Selected extract -
Long before she arrived in the United States Senate, Laphonza Butler was making history.

Butler, originally from Mississippi, began a lengthy and storied career as a labor organizer after graduating from Jackson State University in 2001.

After moving to California in 2009, Butler served in several roles as part of the Service Employees International Union. She eventually became president of SEIU Local 2015, the largest union in California, which represented over 300,000 care workers at the time. As president of this new union, Butler championed the successful movement to institute a $15 minimum wage in California.

In 2021, she became the first woman of color to serve as the president of the political fundraising organization Emily’s List, helping to secure several critical Democratic victories in the 2022 election cycle.

On Oct. 1, Butler was appointed to one of California’s two seats in the Senate by Gov. Gavin Newsom following the death of Sen. Dianne Feinstein.

Assignment - Write out the part of the passage on Laphonza Butler starting at "After moving to" and ending at "Sen. Dianne Feinstein.". The items that come next have no connection to the passage on Laphonza Butler.

Recorded information -

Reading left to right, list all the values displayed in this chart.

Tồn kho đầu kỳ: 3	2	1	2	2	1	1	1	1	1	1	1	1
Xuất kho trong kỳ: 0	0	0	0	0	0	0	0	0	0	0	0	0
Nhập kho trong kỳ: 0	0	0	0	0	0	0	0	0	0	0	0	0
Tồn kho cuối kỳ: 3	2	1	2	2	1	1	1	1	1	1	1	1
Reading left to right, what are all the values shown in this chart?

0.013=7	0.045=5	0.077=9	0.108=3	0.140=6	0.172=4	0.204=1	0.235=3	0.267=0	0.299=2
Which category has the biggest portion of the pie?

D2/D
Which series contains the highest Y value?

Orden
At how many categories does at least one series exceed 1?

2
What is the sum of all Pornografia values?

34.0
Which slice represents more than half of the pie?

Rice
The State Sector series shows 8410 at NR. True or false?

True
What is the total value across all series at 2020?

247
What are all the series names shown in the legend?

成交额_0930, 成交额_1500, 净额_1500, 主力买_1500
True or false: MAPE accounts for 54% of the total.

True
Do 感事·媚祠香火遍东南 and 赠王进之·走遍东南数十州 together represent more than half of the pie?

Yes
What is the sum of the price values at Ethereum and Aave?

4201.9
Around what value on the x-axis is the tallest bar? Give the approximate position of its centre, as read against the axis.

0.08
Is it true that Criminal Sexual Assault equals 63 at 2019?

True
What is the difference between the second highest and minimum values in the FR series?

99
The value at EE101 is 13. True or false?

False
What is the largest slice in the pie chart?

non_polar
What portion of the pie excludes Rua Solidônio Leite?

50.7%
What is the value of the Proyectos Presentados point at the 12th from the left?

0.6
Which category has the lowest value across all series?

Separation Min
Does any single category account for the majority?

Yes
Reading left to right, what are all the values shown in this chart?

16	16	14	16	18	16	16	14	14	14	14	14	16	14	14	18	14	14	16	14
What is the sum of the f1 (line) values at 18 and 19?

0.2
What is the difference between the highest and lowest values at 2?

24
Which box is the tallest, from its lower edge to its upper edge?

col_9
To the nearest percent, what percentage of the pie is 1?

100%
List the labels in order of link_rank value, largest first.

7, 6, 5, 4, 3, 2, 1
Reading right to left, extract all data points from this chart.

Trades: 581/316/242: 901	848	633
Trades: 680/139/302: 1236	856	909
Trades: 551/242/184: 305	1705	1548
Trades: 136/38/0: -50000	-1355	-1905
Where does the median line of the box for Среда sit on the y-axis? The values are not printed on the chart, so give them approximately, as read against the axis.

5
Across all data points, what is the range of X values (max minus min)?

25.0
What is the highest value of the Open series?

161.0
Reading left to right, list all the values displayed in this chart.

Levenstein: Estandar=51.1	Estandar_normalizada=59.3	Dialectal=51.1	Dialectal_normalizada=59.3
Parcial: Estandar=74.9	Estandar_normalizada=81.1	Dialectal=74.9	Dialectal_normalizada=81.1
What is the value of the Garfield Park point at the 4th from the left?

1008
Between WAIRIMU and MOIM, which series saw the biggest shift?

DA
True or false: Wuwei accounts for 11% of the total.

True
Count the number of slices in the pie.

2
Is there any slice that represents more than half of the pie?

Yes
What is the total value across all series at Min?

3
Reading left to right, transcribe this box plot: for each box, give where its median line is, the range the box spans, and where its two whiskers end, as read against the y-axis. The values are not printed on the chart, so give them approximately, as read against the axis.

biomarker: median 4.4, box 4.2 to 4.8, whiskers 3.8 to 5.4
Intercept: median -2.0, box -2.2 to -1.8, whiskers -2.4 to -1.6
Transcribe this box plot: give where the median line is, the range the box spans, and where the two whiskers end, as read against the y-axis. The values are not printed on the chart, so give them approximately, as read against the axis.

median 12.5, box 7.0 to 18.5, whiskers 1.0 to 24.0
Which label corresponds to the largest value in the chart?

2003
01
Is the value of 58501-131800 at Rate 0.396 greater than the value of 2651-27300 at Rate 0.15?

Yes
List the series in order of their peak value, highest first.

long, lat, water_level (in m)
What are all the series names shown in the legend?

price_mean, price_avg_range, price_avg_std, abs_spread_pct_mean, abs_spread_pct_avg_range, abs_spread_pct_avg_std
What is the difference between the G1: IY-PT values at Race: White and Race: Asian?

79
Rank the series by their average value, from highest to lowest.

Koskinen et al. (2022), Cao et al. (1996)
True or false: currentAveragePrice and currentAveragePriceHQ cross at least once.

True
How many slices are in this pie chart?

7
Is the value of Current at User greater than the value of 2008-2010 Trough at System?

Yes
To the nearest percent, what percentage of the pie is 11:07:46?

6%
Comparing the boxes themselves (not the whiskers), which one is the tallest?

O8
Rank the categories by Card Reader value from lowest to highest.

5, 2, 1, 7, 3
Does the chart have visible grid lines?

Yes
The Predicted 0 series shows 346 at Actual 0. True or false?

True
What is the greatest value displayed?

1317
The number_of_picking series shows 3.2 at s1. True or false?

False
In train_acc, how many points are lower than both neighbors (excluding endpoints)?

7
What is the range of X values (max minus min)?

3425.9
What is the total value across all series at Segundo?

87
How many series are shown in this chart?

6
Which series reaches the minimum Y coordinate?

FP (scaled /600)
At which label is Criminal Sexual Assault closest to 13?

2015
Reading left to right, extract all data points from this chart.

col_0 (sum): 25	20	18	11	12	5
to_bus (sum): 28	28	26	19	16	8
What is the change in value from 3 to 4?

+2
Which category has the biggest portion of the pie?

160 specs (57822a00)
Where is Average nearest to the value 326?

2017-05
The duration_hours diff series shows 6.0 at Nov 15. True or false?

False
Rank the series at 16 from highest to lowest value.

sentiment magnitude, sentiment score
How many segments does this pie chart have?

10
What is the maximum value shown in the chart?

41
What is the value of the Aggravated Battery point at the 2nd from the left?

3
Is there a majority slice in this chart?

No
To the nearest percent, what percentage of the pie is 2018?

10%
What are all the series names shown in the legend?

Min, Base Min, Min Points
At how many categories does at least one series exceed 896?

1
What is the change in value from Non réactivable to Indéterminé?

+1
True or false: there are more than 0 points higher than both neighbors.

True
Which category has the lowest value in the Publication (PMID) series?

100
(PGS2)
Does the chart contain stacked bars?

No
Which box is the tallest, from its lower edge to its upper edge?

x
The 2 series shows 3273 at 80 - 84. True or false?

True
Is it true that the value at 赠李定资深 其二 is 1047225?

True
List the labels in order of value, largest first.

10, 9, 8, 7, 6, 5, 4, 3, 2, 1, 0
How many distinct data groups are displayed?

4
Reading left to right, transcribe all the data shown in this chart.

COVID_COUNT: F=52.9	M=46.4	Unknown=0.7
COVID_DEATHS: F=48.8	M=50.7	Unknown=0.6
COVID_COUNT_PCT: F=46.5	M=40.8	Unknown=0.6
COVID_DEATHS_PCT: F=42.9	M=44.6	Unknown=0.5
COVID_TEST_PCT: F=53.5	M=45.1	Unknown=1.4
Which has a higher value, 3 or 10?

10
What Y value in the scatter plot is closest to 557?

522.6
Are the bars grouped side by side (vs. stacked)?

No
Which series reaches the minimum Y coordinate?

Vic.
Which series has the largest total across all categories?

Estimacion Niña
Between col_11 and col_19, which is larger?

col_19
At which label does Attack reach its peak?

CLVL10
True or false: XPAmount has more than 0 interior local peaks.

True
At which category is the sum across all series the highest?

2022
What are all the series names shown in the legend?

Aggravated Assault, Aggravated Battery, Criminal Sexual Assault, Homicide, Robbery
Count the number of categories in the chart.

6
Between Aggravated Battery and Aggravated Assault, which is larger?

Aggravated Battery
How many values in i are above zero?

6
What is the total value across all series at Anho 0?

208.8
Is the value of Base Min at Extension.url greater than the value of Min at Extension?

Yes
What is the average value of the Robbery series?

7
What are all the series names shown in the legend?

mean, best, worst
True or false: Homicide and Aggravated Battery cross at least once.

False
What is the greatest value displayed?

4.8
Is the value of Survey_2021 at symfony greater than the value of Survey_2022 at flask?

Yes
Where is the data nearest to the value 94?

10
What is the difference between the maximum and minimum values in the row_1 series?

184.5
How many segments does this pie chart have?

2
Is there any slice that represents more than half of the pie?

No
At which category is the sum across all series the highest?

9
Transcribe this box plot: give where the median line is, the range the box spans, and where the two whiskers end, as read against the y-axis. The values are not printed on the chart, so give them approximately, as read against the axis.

Answer space -
After moving to California in 2009, Butler served in several roles as part of the Service Employees International Union. She eventually became president of SEIU Local 2015, the largest union in California, which represented over 300,000 care workers at the time. As president of this new union, Butler championed the successful movement to institute a $15 minimum wage in California.

In 2021, she became the first woman of color to serve as the president of the political fundraising organization Emily’s List, helping to secure several critical Democratic victories in the 2022 election cycle.

On Oct. 1, Butler was appointed to one of California’s two seats in the Senate by Gov. Gavin Newsom following the death of Sen. Dianne Feinstein.